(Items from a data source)
---+---

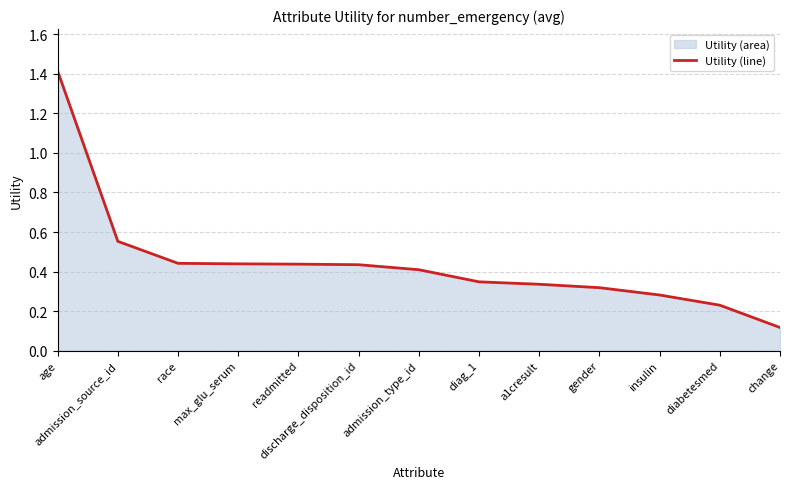

The chart shows a value of 0.4 at max_glu_serum. True or false?

True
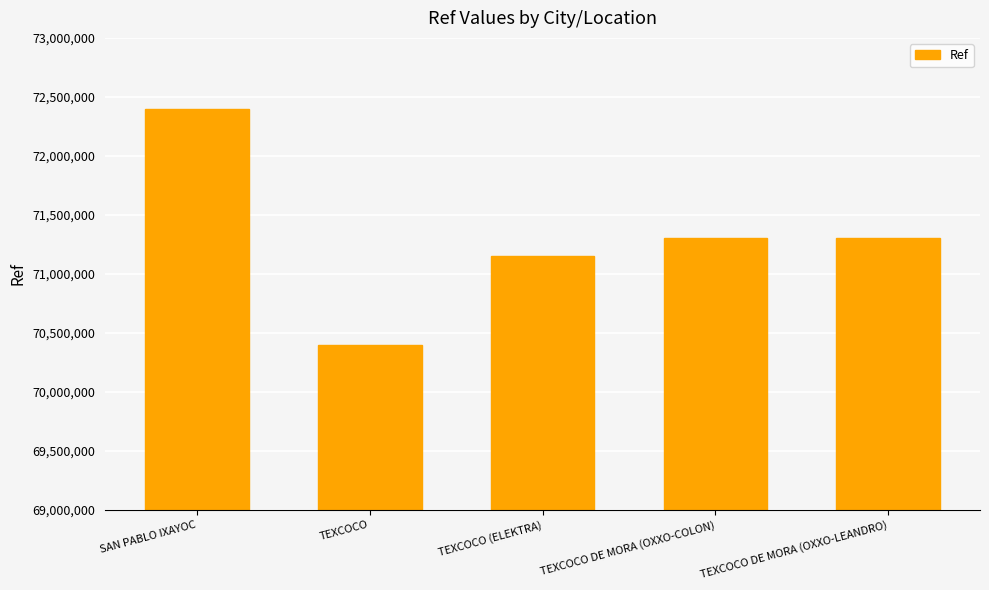

How many bars are there in total?

5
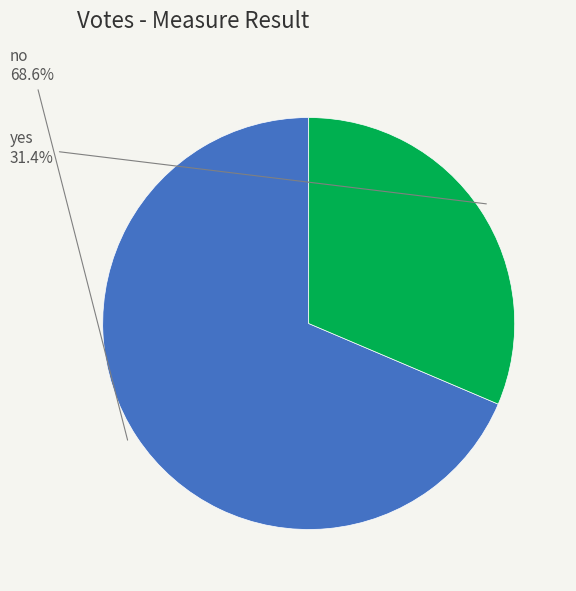

Is there any slice that represents more than half of the pie?

Yes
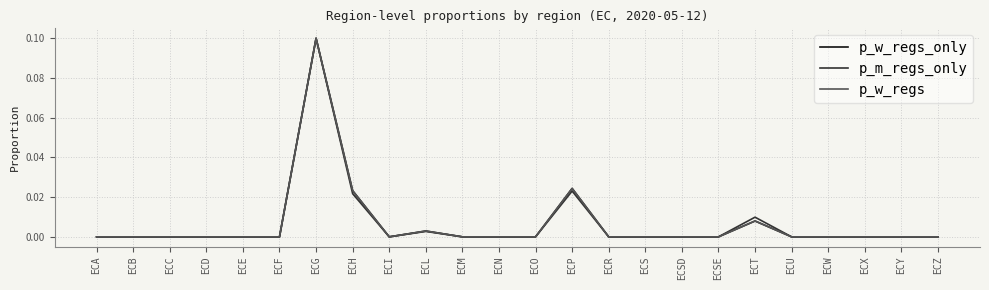

Does the chart display data point markers on the line(s)?

No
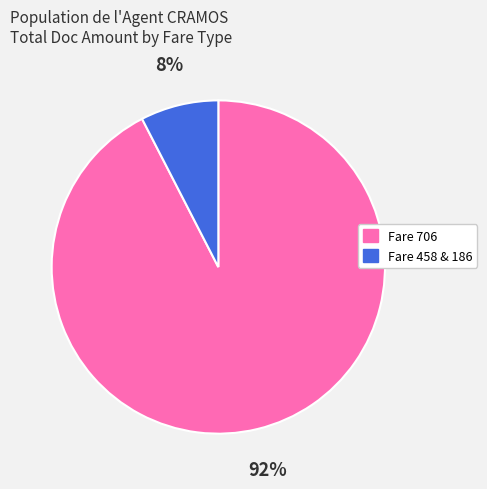

To the nearest percent, what is the average slice percentage?

50%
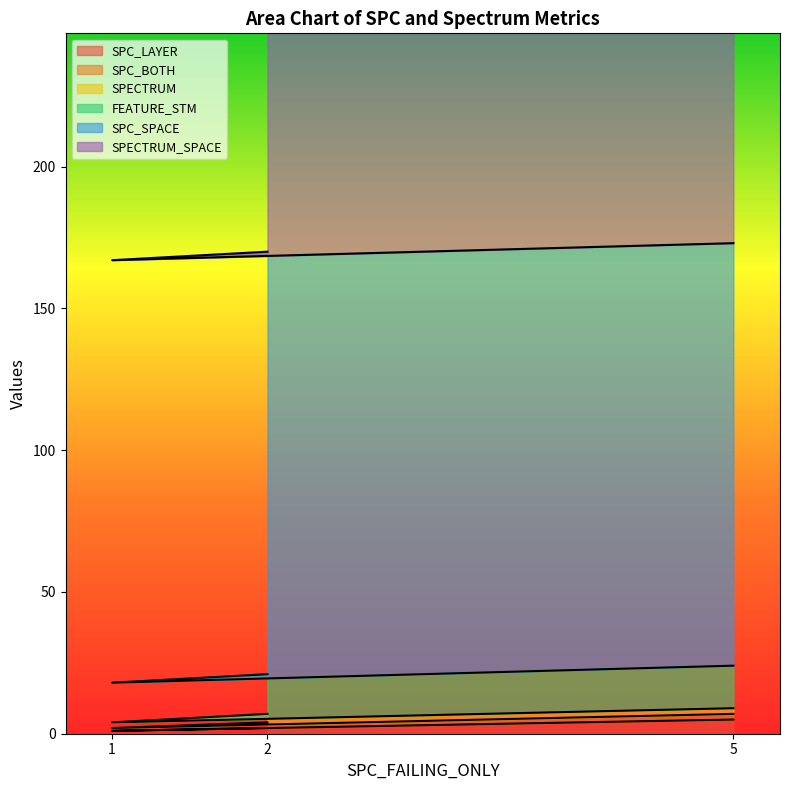

List the series in order of their peak value, lowest first.

SPC_BOTH, SPECTRUM, SPC_LAYER, FEATURE_STM, SPC_SPACE, SPECTRUM_SPACE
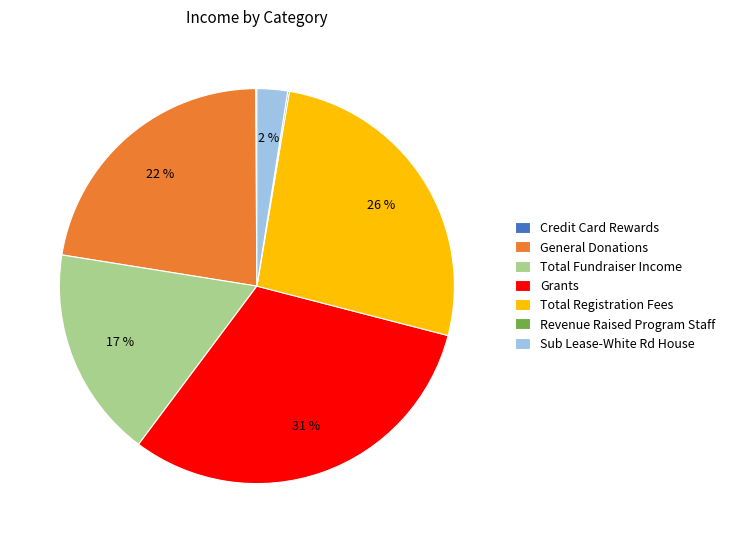

Which slice is the largest?

Grants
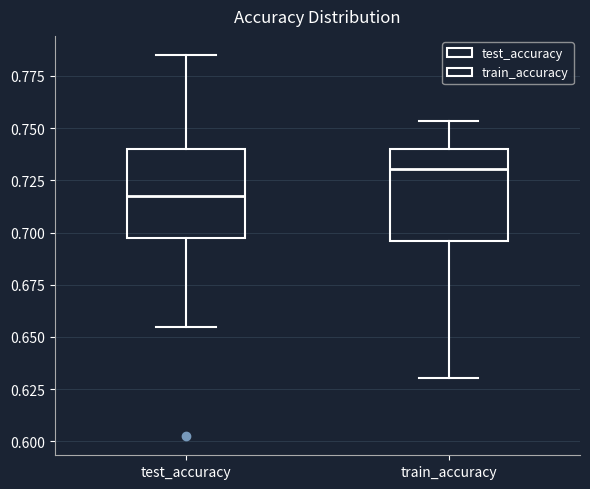

Reading left to right, transcribe this box plot: for each box, give where its median line is, the range the box spans, and where its two whiskers end, as read against the y-axis. The values are not printed on the chart, so give them approximately, as read against the axis.

test_accuracy: median 0.720, box 0.700 to 0.740, whiskers 0.655 to 0.785
train_accuracy: median 0.730, box 0.695 to 0.740, whiskers 0.630 to 0.755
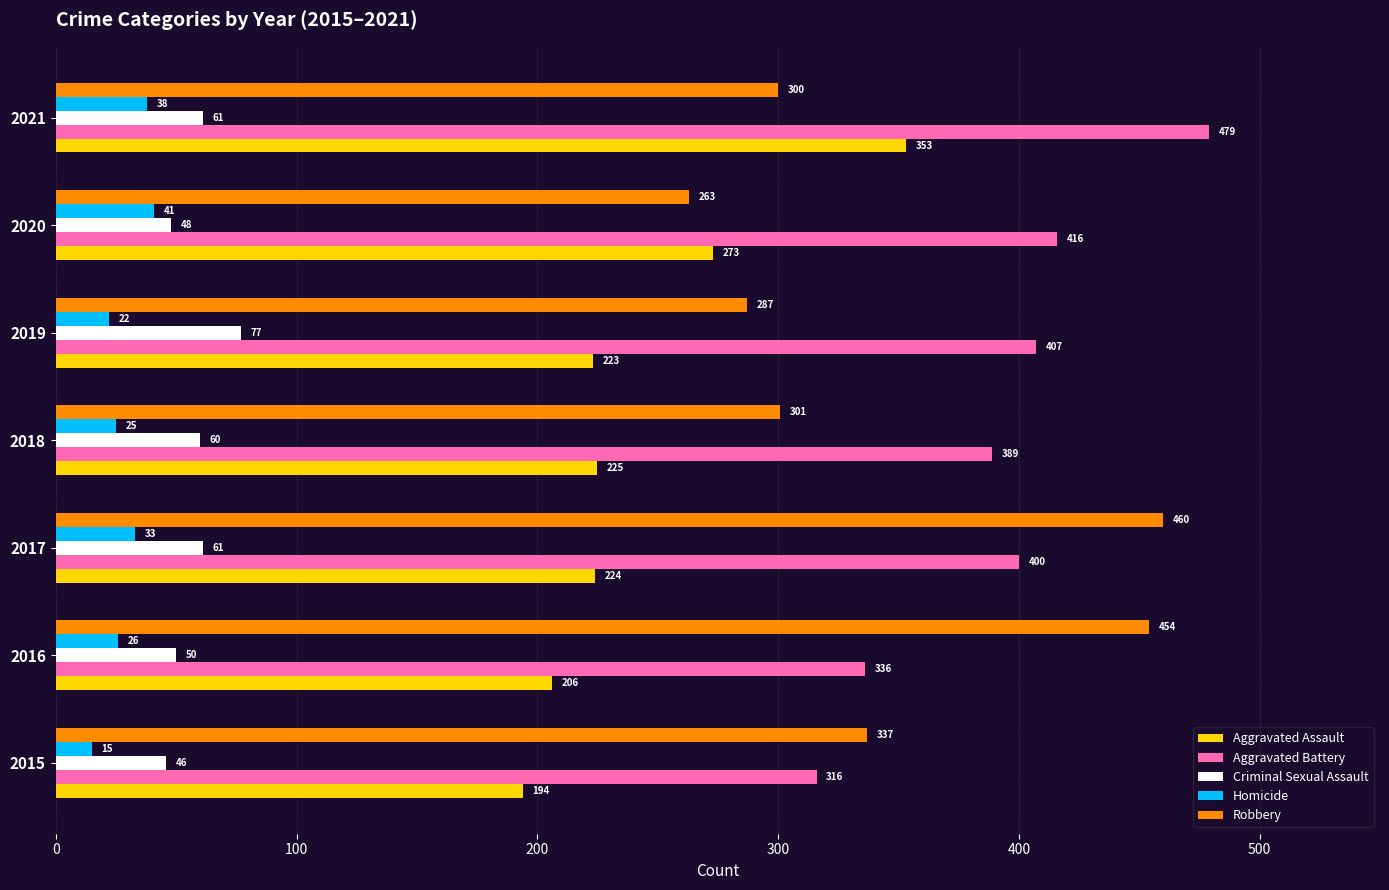

Is it true that Aggravated Battery equals 692 at 2018?

False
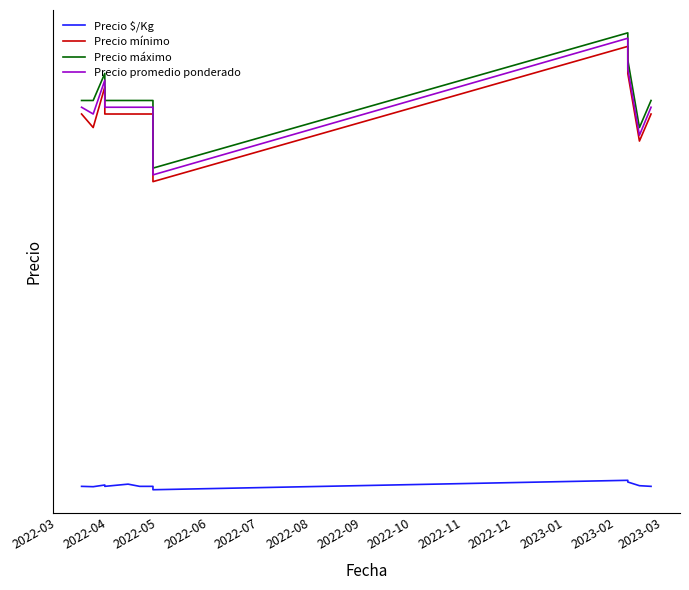

What value does the Precio máximo series have at 2023-02?

30000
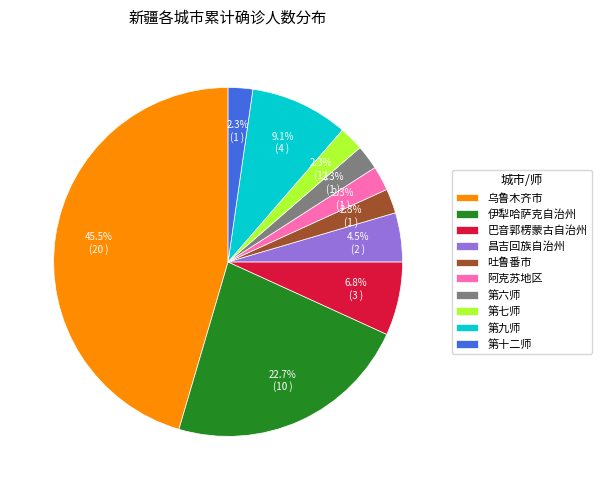

What is the largest slice in the pie chart?

乌鲁木齐市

---+---

Task to complete: Reproduce the listing above word for word, omitting every picture.

Result for this task:
The chart shows a value of 0.4 at max_glu_serum. True or false?

True

How many bars are there in total?

5

Is there any slice that represents more than half of the pie?

Yes

Does the chart display data point markers on the line(s)?

No

To the nearest percent, what is the average slice percentage?

50%

List the series in order of their peak value, lowest first.

SPC_BOTH, SPECTRUM, SPC_LAYER, FEATURE_STM, SPC_SPACE, SPECTRUM_SPACE

Which slice is the largest?

Grants

Reading left to right, transcribe this box plot: for each box, give where its median line is, the range the box spans, and where its two whiskers end, as read against the y-axis. The values are not printed on the chart, so give them approximately, as read against the axis.

test_accuracy: median 0.720, box 0.700 to 0.740, whiskers 0.655 to 0.785
train_accuracy: median 0.730, box 0.695 to 0.740, whiskers 0.630 to 0.755

Is it true that Aggravated Battery equals 692 at 2018?

False

What value does the Precio máximo series have at 2023-02?

30000

What is the largest slice in the pie chart?

乌鲁木齐市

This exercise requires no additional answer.